Wenezuela, kraj o największych zasobach ropy naftowej, wkroczyła w 2015 rok - rok wyborów parlamentarnych - w niezwykle trudnej sytuacji spowodowanej spadkiem cen ropy. Ma w tym roku do spłacenia 12 mld dol. międzynarodowego długu, inflacja wynosi 63 procent.
W ciągu ubiegłego roku dochody Wenezueli zmalały o 30 proc. i jak ogłosił w sobotę Centralny Bank Wenezueli, _ kraj wszedł technicznie w fazę recesji _.
Wenezuela będzie miała wielkie trudności z uzyskaniem nowych kredytów, jeśli rząd nie dokona zmian i reform w swej polityce, które przywróciłyby zaufanie rynków międzynarodowych - podkreślają eksperci finansowi.
W ubiegłym roku, przy cenie ropy naftowej na poziomie 90 dolarów za baryłkę, recesja gospodarcza w Wenezueli wyniosła 4 proc. PKB. Prognozy na 2015 rok mówią o możliwości spadku cen ropy do 50-60 dolarów za baryłkę.
Prezydent Nicolas Maduro zapowiedział ogłoszenie w najbliższym czasie planu ratowania wenezuelskiej gospodarki, która stała się - według niego - celem _ wojny ekonomicznej _ wymierzonej przeciwko jego rządowi.

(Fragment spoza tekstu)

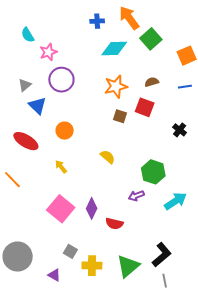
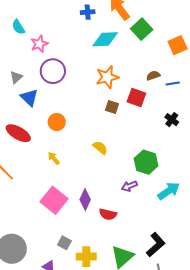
brown semicircle: (152, 82) -> (153, 76), moved
blue line: (185, 87) -> (173, 83), moved

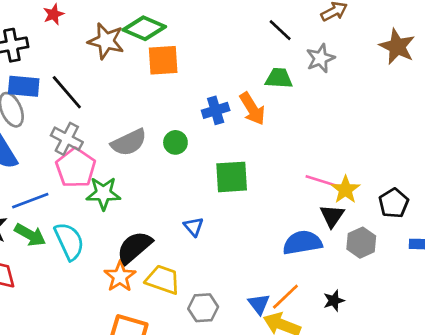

Zapowiada cięcia w wydatkach publicznych i zmianę systemu wymiany walut, co może oznaczać dalszą dewaluację.
Poważne zmniejszenie nakładów finansowych na urzeczywistnianie reform i programów społecznych oraz na utrzymanie niskich cen niektórych podstawowych artykułów może w istotny sposób podkopać i tak już malejące poparcie wyborców dla rządowego programu wdrażania _ socjalizmu XXI wieku _, który zapoczątkował zmarły w 2013 roku przywódca _ rewolucji boliwariańskiej _ w Wenezueli, prezydent Hugo Chavez.